━━━ Task material

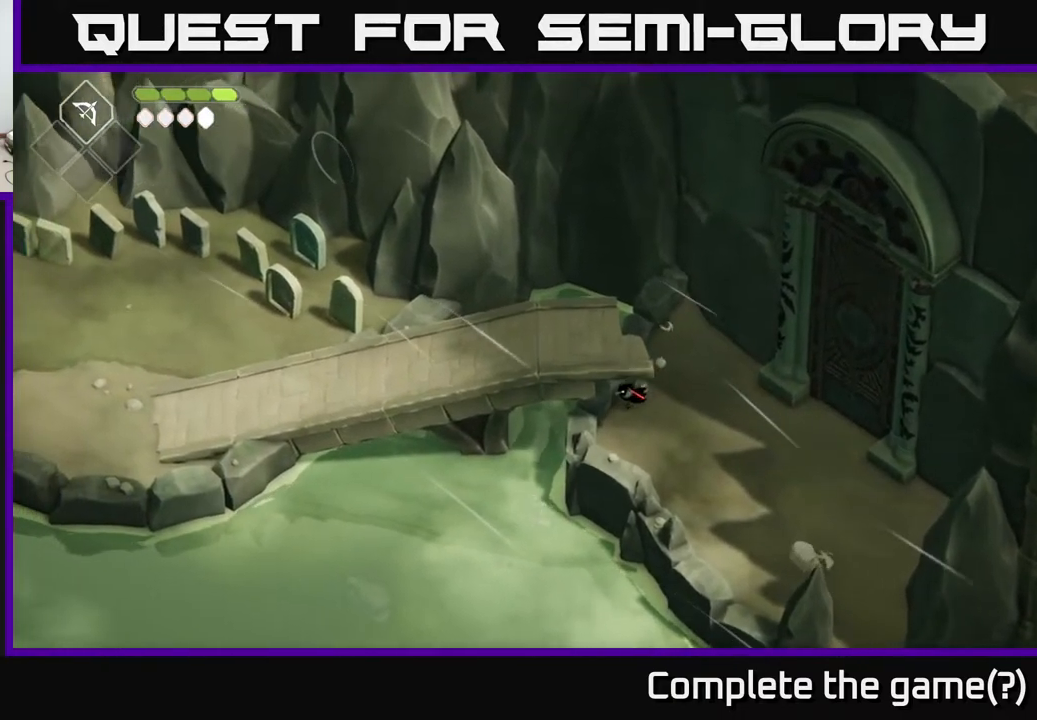
{"buttons": [], "left_stick": "down", "right_stick": "down-left", "events": [[33, "left_stick", "center"], [350, "right_stick", "down-left"], [400, "left_stick", "down"]]}
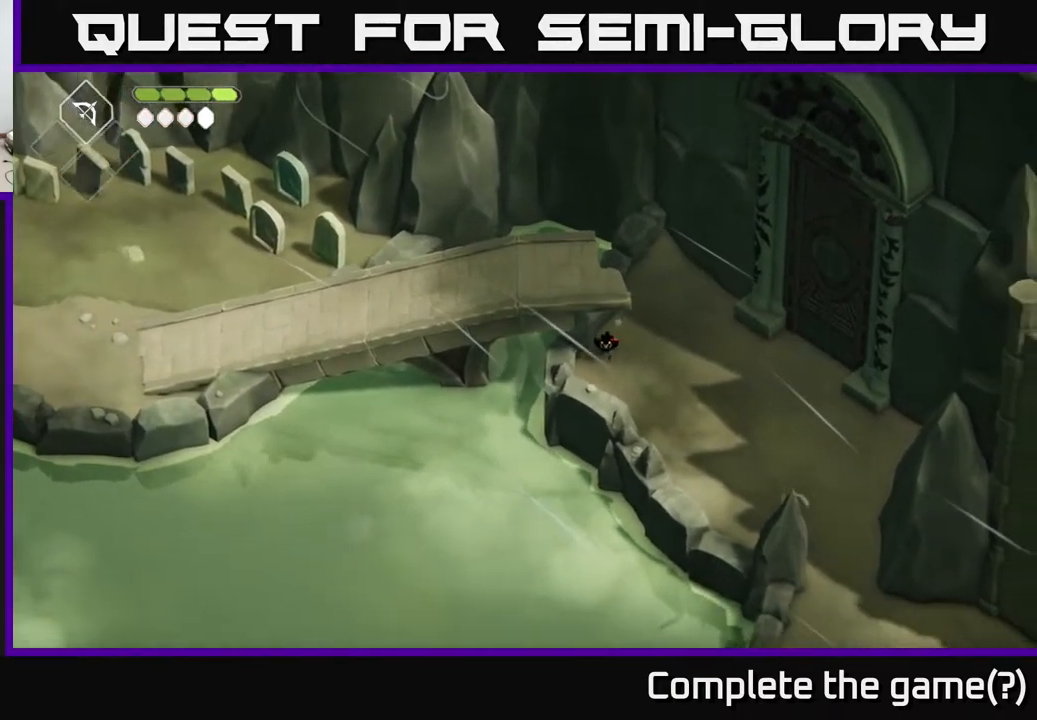
{"buttons": [], "left_stick": "down-right", "right_stick": "down-right", "events": [[33, "right_stick", "down"], [150, "left_stick", "down-right"], [367, "right_stick", "down-right"]]}
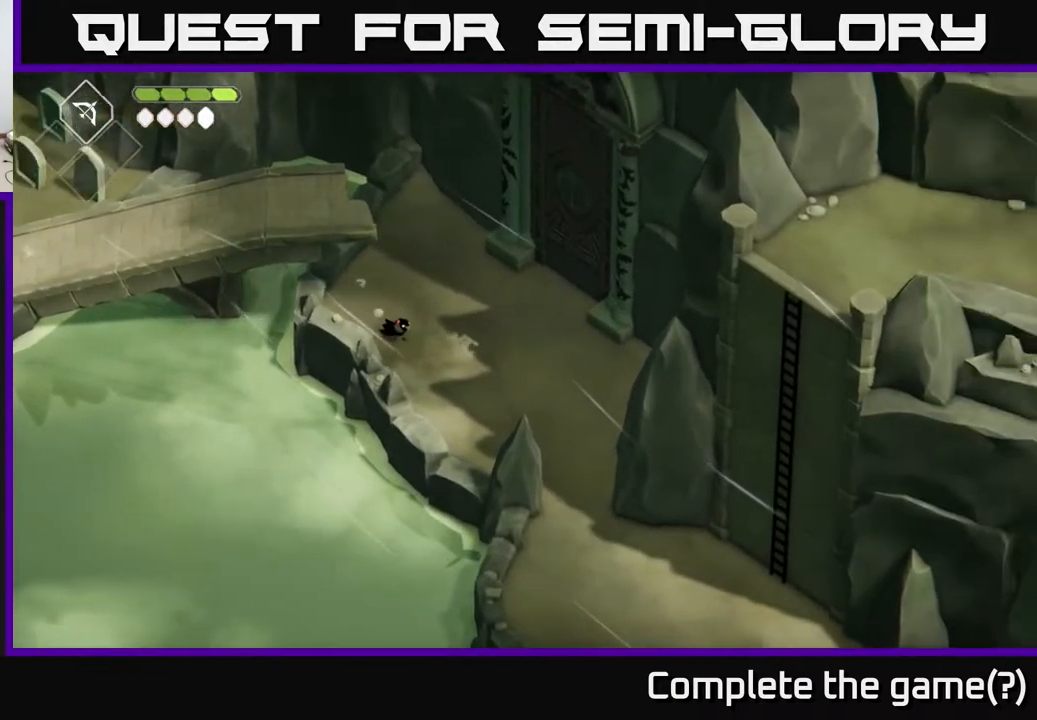
{"buttons": [], "left_stick": "down-right", "right_stick": "center", "events": [[433, "right_stick", "center"]]}
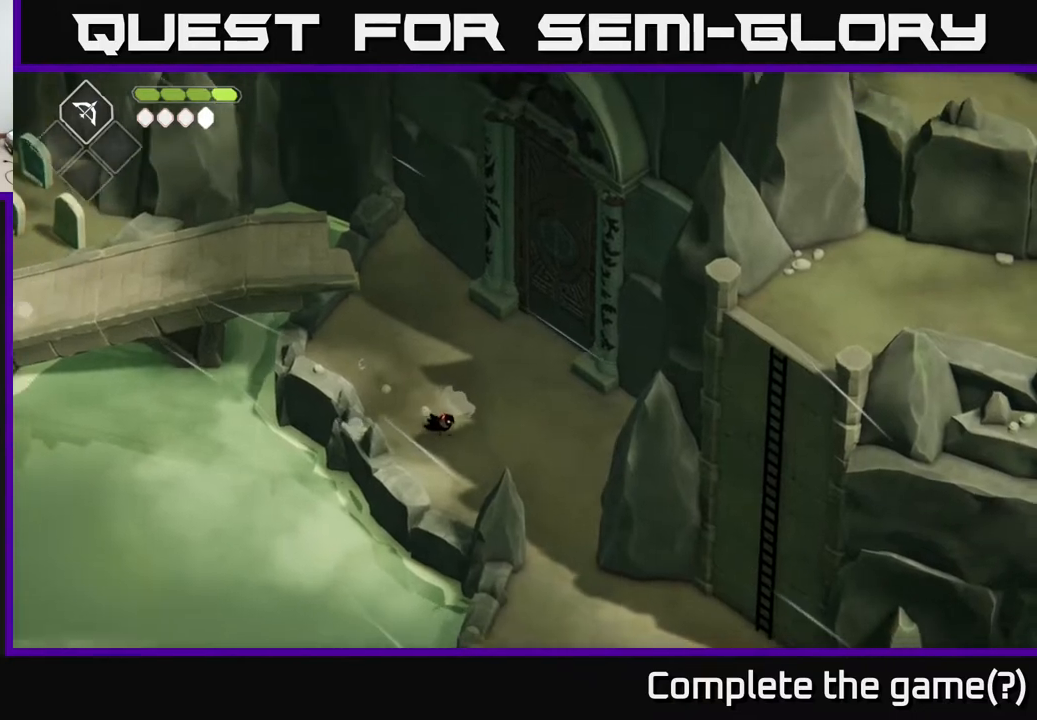
{"buttons": [], "left_stick": "down-right", "right_stick": "center", "events": [[67, "A", "down"], [233, "A", "up"]]}
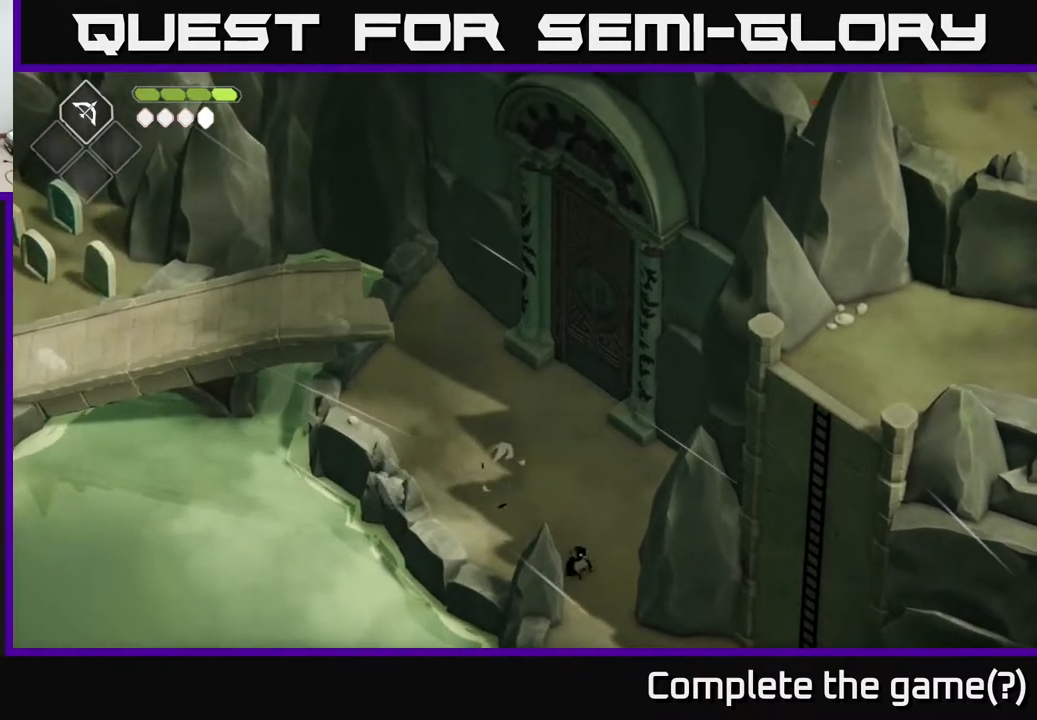
{"buttons": [], "left_stick": "down-right", "right_stick": "down-right", "events": [[183, "right_stick", "down-right"]]}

━━━━━━

Every entry is to be transcribed exactly, but the pictures are to be left out.

• Written response:
{"buttons": [], "left_stick": "down", "right_stick": "down-left", "events": [[33, "left_stick", "center"], [350, "right_stick", "down-left"], [400, "left_stick", "down"]]}
{"buttons": [], "left_stick": "down-right", "right_stick": "down-right", "events": [[33, "right_stick", "down"], [150, "left_stick", "down-right"], [367, "right_stick", "down-right"]]}
{"buttons": [], "left_stick": "down-right", "right_stick": "center", "events": [[433, "right_stick", "center"]]}
{"buttons": [], "left_stick": "down-right", "right_stick": "center", "events": [[67, "A", "down"], [233, "A", "up"]]}
{"buttons": [], "left_stick": "down-right", "right_stick": "down-right", "events": [[183, "right_stick", "down-right"]]}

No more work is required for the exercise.